X is a random variable with distribution $\frac3{\theta^3} x^2 {1}_{(0,\theta)}$. We want to test the hypotheses: $H_0: \theta = 1$ vs. $H_1: \theta = 1.1$ with significance level $\alpha$ = $P(\text{reject }H_0| H_0 \text{ is true})$. We gather $n$ = 100 observations.

Okay, we perform the likelihood ratio test: $$ \Lambda = \frac{L(x_i,\theta_1)}{L(x_i\theta_0)} = \frac{(\frac{3}{1.1^3})^n(\Pi x_i)^2 1_{(0,1.1)}}{3^n(\Pi x_i)^2 1_{(0,1)}} = \begin{cases} c_n, & \text{if $\max x_i \leq 1$} \\ +\infty, & \text{if $\max x_i \geq 1$} \\ \end{cases} $$ Where $c_n = (\frac 1{1.1^{3n}}) = c_{100} = c$

I get trouble attempting to match the hypothesis level: the test should go like this: reject $H_0$ is $\Lambda$ > $C = C(\alpha)$.

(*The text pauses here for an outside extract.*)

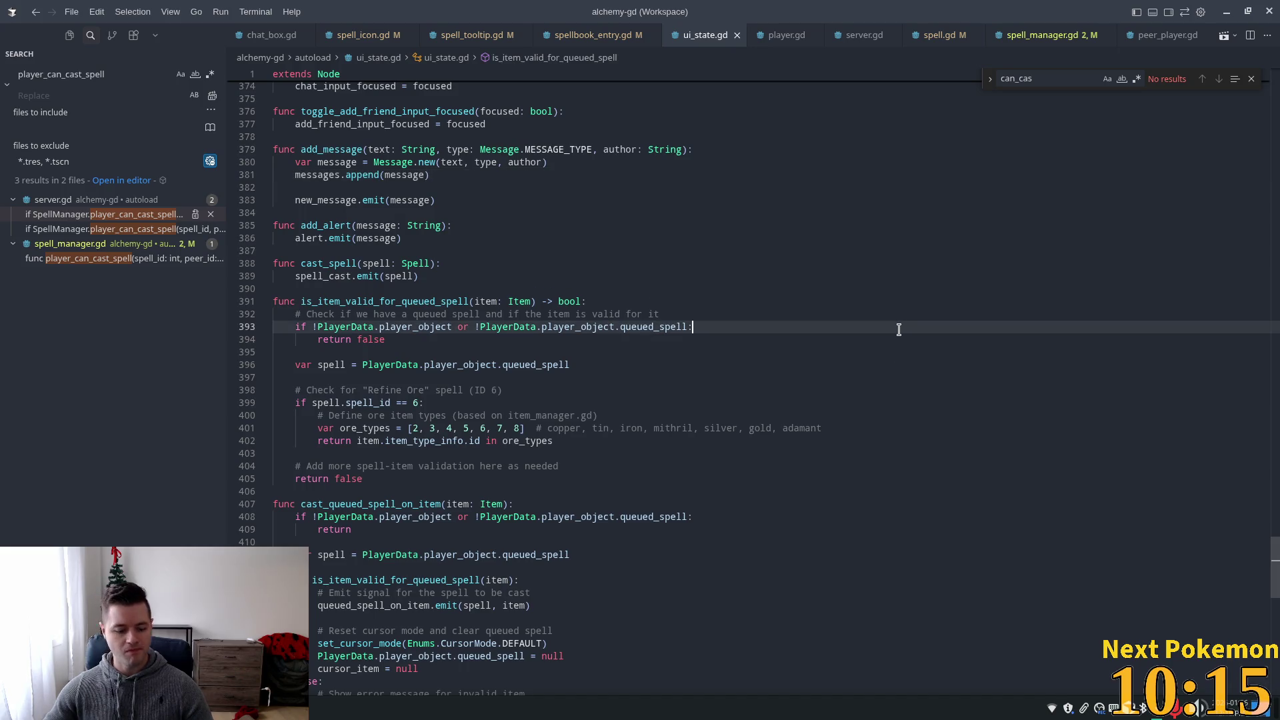
- Search ui_state.gd for 'close' and 'spellbook', then step through the spellbook_toggled usages
key(ctrl+f)
text(close)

If $C < c$ we always reject $H_0$. Therefore significance level is 1. if $C > c$ we reject the null hypothesis only if $\max x_i > 1$. But under $H_0$ this never happens, therefore $\alpha = 0$

The power of the test is $\pi = 1 - P(\text{do not reject } H_0| H_1 \text{ is true}) = \text{either } 1 \text{ or some other constant, which I have calculated to be ~~$1-0.75^n$, depending on $C >< c$}$

So, first of all, can somebody please verify whether I have made any significant mistakes? (I may have gotten some number wrong, but am I conceptually correct?)

How do I calculate $C = C(\alpha)?$ What is the precise significance and power of this test for, say $\alpha = 0.01$? The fact the the test is so "$\alpha$-independent" makes me suspicious.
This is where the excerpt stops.